Disegno di Kurt Vonnegut: asterisco
Qual è stato l’inizio della fine? Qualcuno potrebbe dire Adamo ed Eva e la mela proibita: un caso lampante di istigazione a delinquere. Io dico che è stato Prometeo, un Titano, un figlio degli dei, che secondo la mitologia greca rubò il fuoco a Zeus per donarlo agli esseri umani. Gli dei si arrabbiarono così tanto che lo legarono a una roccia con la schiena nuda, e gli fecero divorare il fegato dalle aquile. “Il medico pietoso fa la piaga purulenta.”
E adesso è evidente che gli dei avevano ragione. I nostri cugini di primo grado, gorilla, oranghi, scimpanzé e gibboni, hanno campato felici e contenti per tutto questo tempo cibandosi di vegetali crudi, mentre noi non solo prepariamo pasti caldi, ma in meno di duecento anni abbiamo quasi distrutto questo pianeta, che prima era un sanissimo sistema di sostentamento della vita, principalmente dandoci a una gran baldoria termodinamica a base di combustibili fossili.
L’inglese Michael Faraday costruì il primo generatore elettrico solo 172 anni fa.
Il tedesco Karl Benz costruì la prima automobile alimentata da un motore a combustione interna solo 119 anni fa.
Il primo pozzo di petrolio degli Stati Uniti, che ora è un buco secco, fu scavato a Titusville, in Pennsylvania, da Edwin L. Drake, solo 145 anni fa.
I fratelli Wright, americani anche loro, ovviamente, costruirono e fecero volare il primo aeroplano solo 101 anni fa. Andava a gasolio.
Vogliamo chiamarla una baldoria irresistibile?
Piuttosto un tranello micidiale.
I combustibili fossili, che si accendono tanto facilmente! Sì, ma in questo momento ne stiamo sfruttando le ultime zaffate, le ultime gocce e gli ultimi tocchetti. Tutte le luci si stanno per spegnere. Niente più elettricità. Tutti i mezzi di trasporto stanno per fermarsi e il pianeta Terra ben presto sarà ricoperto da una crosta fatta di teschi, ossa e macchinari morti.
E nessuno può farci niente. Il gioco ormai si è spinto troppo oltre.
Non per fare il guastafeste, ma la verità è questa: abbiamo sperperato le risorse del nostro pianeta, ivi comprese l’aria e l’acqua, senza minimamente preoccuparci del futuro, e ora un futuro non ci sarà.

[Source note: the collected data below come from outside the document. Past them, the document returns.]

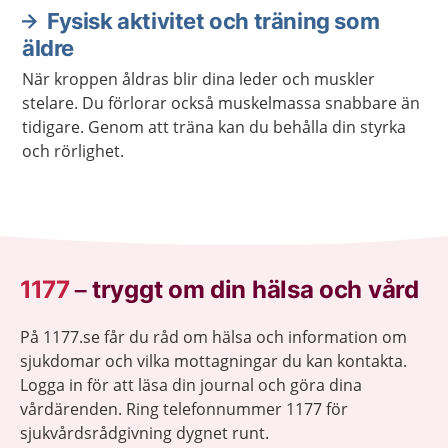
Fysisk aktivitet och träning som
äldre
När kroppen åldras blir dina leder och muskler
stelare. Du förlorar också muskelmassa snabbare än
tidigare. Genom att träna kan du behålla din styrka
och rörlighet.
1177
–
tryggt om din hälsa och vård
På 1177.se får du råd om hälsa och information om
sjukdomar och vilka mottagningar du kan kontakta.
Logga in för att läsa din journal och göra dina
vårdärenden. Ring telefonnummer 1177 för
sjukvårdsrådgivning dygnet runt.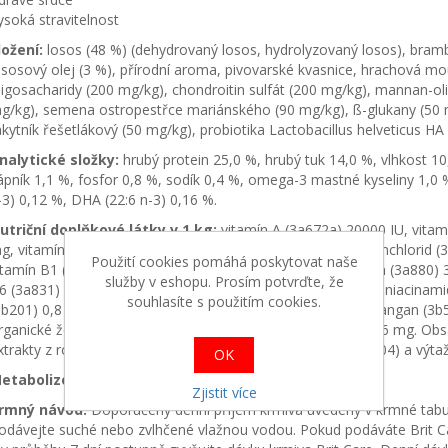
ysoká stravitelnost
ložení:
losos (48 %) (dehydrovaný losos, hydrolyzovaný losos), brambo
ososový olej (3 %), přírodní aroma, pivovarské kvasnice, hrachová mo
ligosacharidy (200 mg/kg), chondroitin sulfát (200 mg/kg), mannan-ol
g/kg), semena ostropestřce mariánského (90 mg/kg), ß-glukany (50 m
akytník řešetlákový (50 mg/kg), probiotika Lactobacillus helveticus H
nalytické složky:
hrubý protein 25,0 %, hrubý tuk 14,0 %, vlhkost 10
ápník 1,1 %, fosfor 0,8 %, sodík 0,4 %, omega-3 mastné kyseliny 1,0
-3) 0,12 %, DHA (22:6 n-3) 0,16 %.
utriční doplňkové látky v 1 kg:
vitamín A (3a672a) 20000 IU, vitam
g, vitamín C (3a312) 300 mg, taurin (3a370) 1500 mg, cholinchlorid (
Použití cookies pomáhá poskytovat naše
itamín B1 (3a821) 2,5 mg, vitamín B2 (3a825i) 9,6 mg, biotin (3a880) 3
služby v eshopu. Prosím potvrďte, že
6 (3a831) 2,5 mg, D-pantothenan vápenatý (3a841) 25 mg, niacinamid
souhlasíte s použitím cookies.
3b201) 0,8 mg, organický zinek (3b606) 85 mg, organický mangan (3
rganické železo (3b106) 75 mg, organický selen (3b810) 0,16 mg. Obs
xtrakty z rostlinných olejů (1b306(i)), askorbyl palmitát (1b304) a výt
OK
etabolizovatelná energie:
3640 kcal/kg.
Zjistit více
rmný návod:
Doporučený denní příjem krmiva uvedený v krmné tabul
odávejte suché nebo zvlhčené vlažnou vodou. Pokud podáváte Brit Ca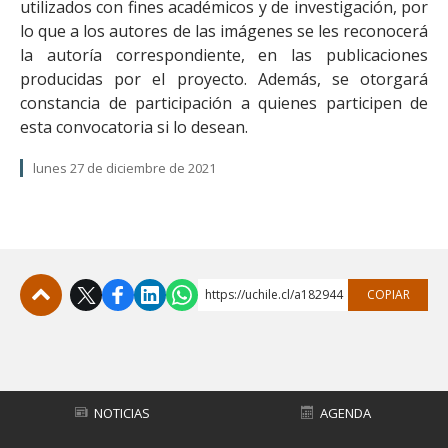
utilizados con fines académicos y de investigación, por
lo que a los autores de las imágenes se les reconocerá
la autoría correspondiente, en las publicaciones
producidas por el proyecto. Además, se otorgará
constancia de participación a quienes participen de
esta convocatoria si lo desean.
lunes 27 de diciembre de 2021
https://uchile.cl/a182944
COPIAR
Subir
NOTICIAS
AGENDA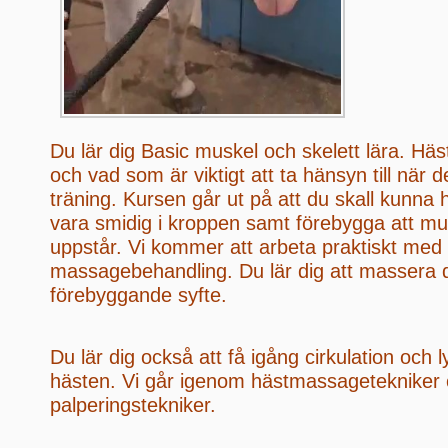
Du lär dig Basic muskel och skelett lära. H
och vad som är viktigt att ta hänsyn till när d
träning. Kursen går ut på att du skall kunna h
vara smidig i kroppen samt förebygga att m
uppstår. Vi kommer att arbeta praktiskt me
massagebehandling. Du lär dig att massera d
förebyggande syfte.
Du lär dig också att få igång cirkulation och
hästen. Vi går igenom hästmassagetekniker
palperingstekniker.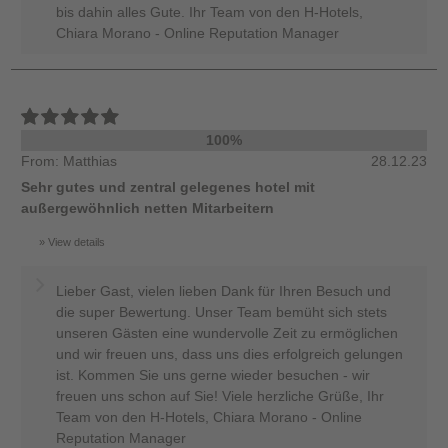
bis dahin alles Gute. Ihr Team von den H-Hotels,
Chiara Morano - Online Reputation Manager
100%
From: Matthias
28.12.23
Sehr gutes und zentral gelegenes hotel mit
außergewöhnlich netten Mitarbeitern
View details
Lieber Gast, vielen lieben Dank für Ihren Besuch und
die super Bewertung. Unser Team bemüht sich stets
unseren Gästen eine wundervolle Zeit zu ermöglichen
und wir freuen uns, dass uns dies erfolgreich gelungen
ist. Kommen Sie uns gerne wieder besuchen - wir
freuen uns schon auf Sie! Viele herzliche Grüße, Ihr
Team von den H-Hotels, Chiara Morano - Online
Reputation Manager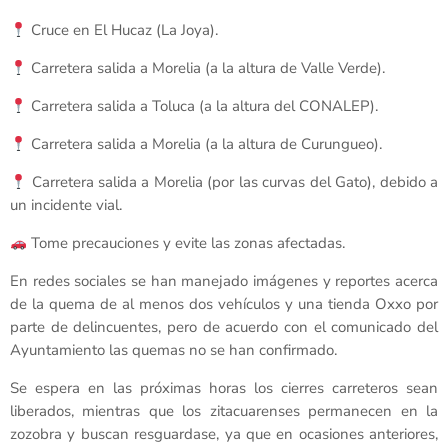
Cruce en El Hucaz (La Joya).
Carretera salida a Morelia (a la altura de Valle Verde).
Carretera salida a Toluca (a la altura del CONALEP).
Carretera salida a Morelia (a la altura de Curungueo).
Carretera salida a Morelia (por las curvas del Gato), debido a
un incidente vial.
Tome precauciones y evite las zonas afectadas.
En redes sociales se han manejado imágenes y reportes acerca
de la quema de al menos dos vehículos y una tienda Oxxo por
parte de delincuentes, pero de acuerdo con el comunicado del
Ayuntamiento las quemas no se han confirmado.
Se espera en las próximas horas los cierres carreteros sean
liberados, mientras que los zitacuarenses permanecen en la
zozobra y buscan resguardase, ya que en ocasiones anteriores,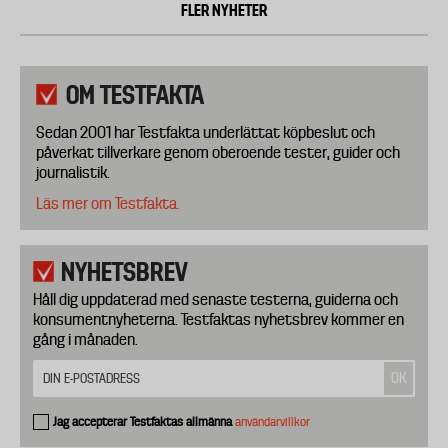
FLER NYHETER
OM TESTFAKTA
Sedan 2001 har Testfakta underlättat köpbeslut och
påverkat tillverkare genom oberoende tester, guider och
journalistik.
Läs mer om Testfakta.
NYHETSBREV
Håll dig uppdaterad med senaste testerna, guiderna och
konsumentnyheterna. Testfaktas nyhetsbrev kommer en
gång i månaden.
Jag accepterar Testfaktas allmänna
användarvillkor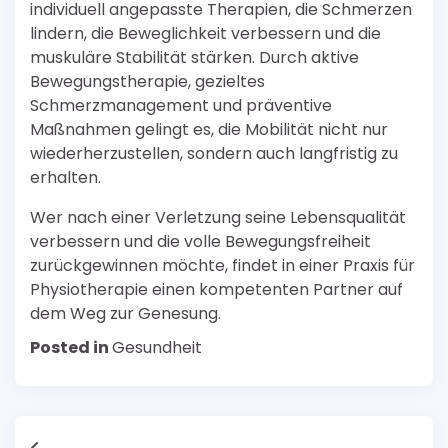
individuell angepasste Therapien, die Schmerzen
lindern, die Beweglichkeit verbessern und die
muskuläre Stabilität stärken. Durch aktive
Bewegungstherapie, gezieltes
Schmerzmanagement und präventive
Maßnahmen gelingt es, die Mobilität nicht nur
wiederherzustellen, sondern auch langfristig zu
erhalten.
Wer nach einer Verletzung seine Lebensqualität
verbessern und die volle Bewegungsfreiheit
zurückgewinnen möchte, findet in einer Praxis für
Physiotherapie einen kompetenten Partner auf
dem Weg zur Genesung.
Posted in
Gesundheit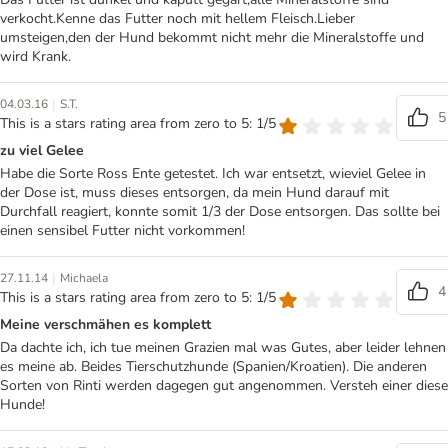
verkocht.Kenne das Futter noch mit hellem Fleisch.Lieber
umsteigen,den der Hund bekommt nicht mehr die Mineralstoffe und
wird Krank.
|
04.03.16
S.T.
5
This is a stars rating area from zero to 5: 1/5
zu viel Gelee
Habe die Sorte Ross Ente getestet. Ich war entsetzt, wieviel Gelee in
der Dose ist, muss dieses entsorgen, da mein Hund darauf mit
Durchfall reagiert, konnte somit 1/3 der Dose entsorgen. Das sollte bei
einen sensibel Futter nicht vorkommen!
|
27.11.14
Michaela
4
This is a stars rating area from zero to 5: 1/5
Meine verschmähen es komplett
Da dachte ich, ich tue meinen Grazien mal was Gutes, aber leider lehnen
es meine ab. Beides Tierschutzhunde (Spanien/Kroatien). Die anderen
Sorten von Rinti werden dagegen gut angenommen. Versteh einer diese
Hunde!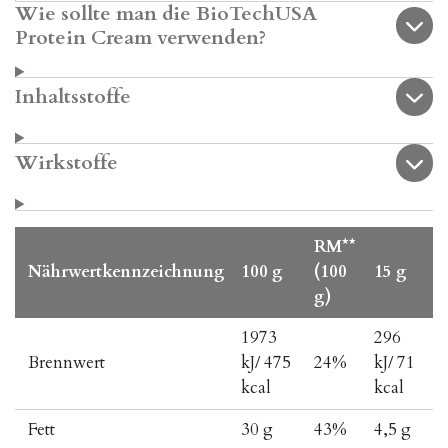
Wie sollte man die BioTechUSA
Protein Cream verwenden?
Inhaltsstoffe
Wirkstoffe
RM**
Nährwertkennzeichnung
100 g
(100
15 g
g)
1973
296
Brennwert
kJ/ 475
24%
kJ/ 71
kcal
kcal
Fett
30 g
43%
4,5 g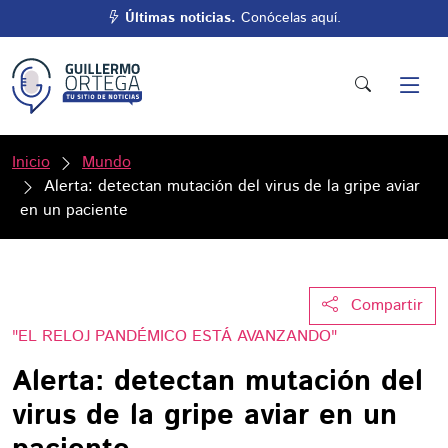
Últimas noticias.
Conócelas aquí.
Inicio
Mundo
Alerta: detectan mutación del virus de la gripe aviar
en un paciente
Compartir
"EL RELOJ PANDÉMICO ESTÁ AVANZANDO"
Alerta: detectan mutación del
virus de la gripe aviar en un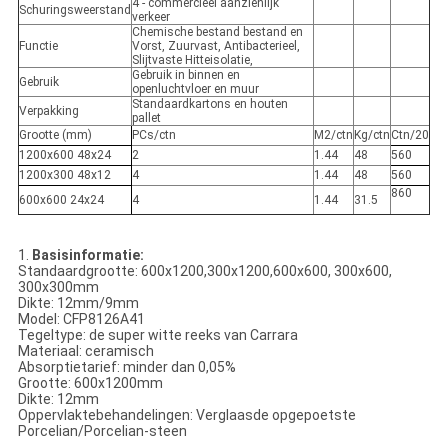
4 - commercieel aanzienlijk
Schuringsweerstand
verkeer
Chemische bestand bestand en
Functie
Vorst, Zuurvast, Antibacterieel,
Slijtvaste Hitteisolatie,
Gebruik in binnen en
Gebruik
openluchtvloer en muur
Standaardkartons en houten
Verpakking
pallet
Grootte (mm)
PCs/ctn
M2/ctn
Kg/ctn
Ctn/20
1200x600 48x24
2
1.44
48
560
1200x300 48x12
4
1.44
48
560
860
600x600 24x24
4
1.44
31.5
1.
Basisinformatie:
Standaardgrootte: 600x1200,300x1200,600x600, 300x600,
300x300mm
Dikte: 12mm/9mm
Model: CFP8126A41
Tegeltype: de super witte reeks van Carrara
Materiaal: ceramisch
Absorptietarief: minder dan 0,05%
Grootte: 600x1200mm
Dikte: 12mm
Oppervlaktebehandelingen: Verglaasde opgepoetste
Porcelian/Porcelian-steen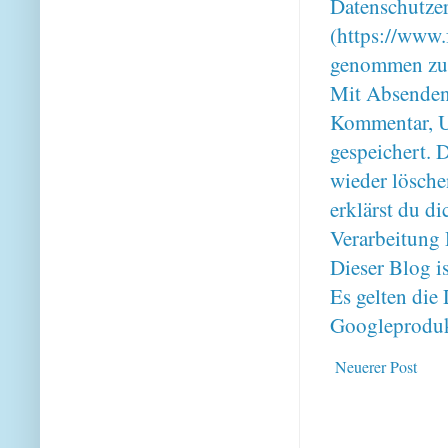
Datenschutze
(https://www.
genommen zu
Mit Absenden
Kommentar, U
gespeichert. 
wieder lösche
erklärst du 
Verarbeitung 
Dieser Blog i
Es gelten di
Googleproduk
Neuerer Post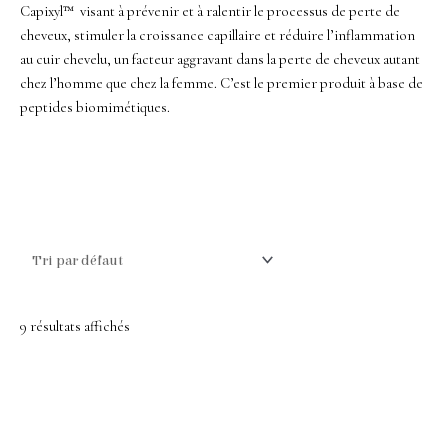
Capixyl™ visant à prévenir et à ralentir le processus de perte de
cheveux, stimuler la croissance capillaire et réduire l’inflammation
au cuir chevelu, un facteur aggravant dans la perte de cheveux autant
chez l’homme que chez la femme. C’est le premier produit à base de
peptides biomimétiques.
9 résultats affichés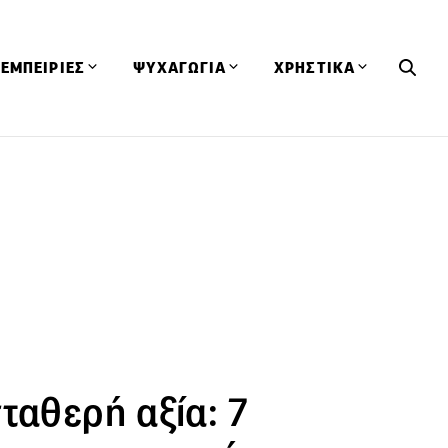
ΕΜΠΕΙΡΙΕΣ
ΨΥΧΑΓΩΓΙΑ
ΧΡΗΣΤΙΚΑ
Εκδηλώσεις
CineFood
Θερμιδομετρητής
Εστιατόρια
Lifestyle
Λεξικό Κουζίνας
ΣΥΝΤΑΓΕΣ
ΑΡΘΡΑ
Μαγαζιά
Viral Videos
Συμβουλές
Πρόσωπα
Βιβλία
Τα Φρέσκα Του Μήνα
δη
Προϊόντα
Διαγωνισμοί
Τεχνικές
Ταξίδια
Κουίζ
οφή
ταθερή αξία: 7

E quindi tanti saluti al gran ballo della scuola, e questo non è neanche il danno peggiore.
Disegno di Kurt Vonnegut: evolution is so creative. That's how we got giraffes
L’evoluzione è veramente creativa. È così che ci siamo ritrovati con le giraffe.
2 L’allusione è a George W. Bush, presidente degli Stati Uniti, Dick Cheney, suo vicepresidente, e Colin Powell, segretario di stato fino al gennaio 2005. Bush in inglese colloquiale significa “fica”, dick “cazzo” e colon è, come in italiano, un tratto del basso intestino. (N.d.T.)